For me, though, the paragraph's power lies precisely in its shattering of the illusion. There has been play on the illusion, the aforementioned push and pull, and that play has kept us alert to what it is that we're doing and that is being done to us as we read, but until now play has been all that it was. Now the play is over. All of the games--lively, intelligent games--that the story has been playing with us are torn asunder. In the course of one sentence--and I almost feel the exclamation point as a pivot--we leap suddenly out of the Lagashian perspective and back into ours.
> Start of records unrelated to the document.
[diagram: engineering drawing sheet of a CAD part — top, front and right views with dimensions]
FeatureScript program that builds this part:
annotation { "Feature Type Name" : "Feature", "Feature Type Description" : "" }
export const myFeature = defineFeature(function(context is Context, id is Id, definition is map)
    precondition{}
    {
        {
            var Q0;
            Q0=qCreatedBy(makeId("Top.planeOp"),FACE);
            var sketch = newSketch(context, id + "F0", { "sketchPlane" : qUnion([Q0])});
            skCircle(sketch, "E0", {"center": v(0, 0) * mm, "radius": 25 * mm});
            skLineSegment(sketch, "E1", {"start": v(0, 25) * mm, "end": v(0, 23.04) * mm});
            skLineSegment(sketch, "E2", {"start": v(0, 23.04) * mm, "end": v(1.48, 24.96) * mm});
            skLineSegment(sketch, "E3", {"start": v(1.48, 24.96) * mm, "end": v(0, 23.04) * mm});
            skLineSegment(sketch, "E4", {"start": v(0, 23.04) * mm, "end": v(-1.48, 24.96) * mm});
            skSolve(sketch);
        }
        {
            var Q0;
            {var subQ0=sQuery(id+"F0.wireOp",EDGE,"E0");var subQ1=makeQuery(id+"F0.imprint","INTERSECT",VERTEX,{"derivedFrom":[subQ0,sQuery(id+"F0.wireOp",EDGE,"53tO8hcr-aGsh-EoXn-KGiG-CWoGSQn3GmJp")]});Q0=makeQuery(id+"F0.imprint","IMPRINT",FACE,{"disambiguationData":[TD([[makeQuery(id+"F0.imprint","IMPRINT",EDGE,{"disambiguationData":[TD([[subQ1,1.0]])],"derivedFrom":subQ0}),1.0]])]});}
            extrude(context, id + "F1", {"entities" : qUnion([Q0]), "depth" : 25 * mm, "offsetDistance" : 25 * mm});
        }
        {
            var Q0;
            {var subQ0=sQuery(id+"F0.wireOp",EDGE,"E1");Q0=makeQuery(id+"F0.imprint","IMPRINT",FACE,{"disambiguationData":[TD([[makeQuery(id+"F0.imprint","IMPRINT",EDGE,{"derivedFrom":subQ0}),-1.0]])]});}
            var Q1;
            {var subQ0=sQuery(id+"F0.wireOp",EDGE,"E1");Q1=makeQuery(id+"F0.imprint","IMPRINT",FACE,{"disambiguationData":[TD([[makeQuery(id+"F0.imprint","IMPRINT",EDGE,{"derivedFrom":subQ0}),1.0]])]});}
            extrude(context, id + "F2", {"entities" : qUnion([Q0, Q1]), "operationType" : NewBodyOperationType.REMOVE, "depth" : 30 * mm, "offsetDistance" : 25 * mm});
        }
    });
One moment we are with Theremon (no longer just a piece of the story-machine!) as he forces himself to gaze for the first time into the night sky...and the next we are staring down at him, from our privileged position both as readers and as human beings accustomed to the facts of the night and of stars. Though our sun is not literally one of those Theremon sees breaking through his sanity, we nevertheless are figuratively a part of the soul-searing splendor shining down on him, gazing down in awful indifference. We are a part of it because we are a part of the universe he never dreamed existed, and we are indifferent because, as readers fully aware that Theremon and his disintegrating world are no more than fictions, we know that we can put the story down and return to our unchanged world.

If this were all, if this were the end of the story and of what it has to say to us, then it would be powerful, yes, but cold; and ultimately empty. But it is not, quite, the end of the story, and even the moment itself has further implications.

The indifference of the universe is a common theme both in and out of sf, as is transcendence and unity with the universe. "Nightfall", movingly, combines these two irreconcilable themes at its climax--and the figure that achieves transcendence (or at least seems to, momentarily) is not a character in the story, but we, the readers of it. Through the immersive aspects of the narrative we are led to see the indifferent otherness of the universe from Theremon's position of fascination and fear, while simultaneously the story wrenches us into the knowledge that we partake in that indifference, and speaks of the signifiers of the indifference in terms which link them inextricably to us. And then we return. The story, having led us to this wonder and fear, this terrible doubleness of vision, will not let us go. We must remain, if only for a brief moment, a handful of paragraphs, on Lagash, knowing what we know, knowing what its people now know, witnessing their consequent dissolution. The comfort of our "what-if" and the sterility of our "science experiment" have vanished. We, the readers privileged to the omniscient voice of narration and to the indifferent view from above, are forced down, and though we can always get back up (the story, after all, does end), we are made to wonder what it might be like not to, and to feel that somewhere out there are those who cannot.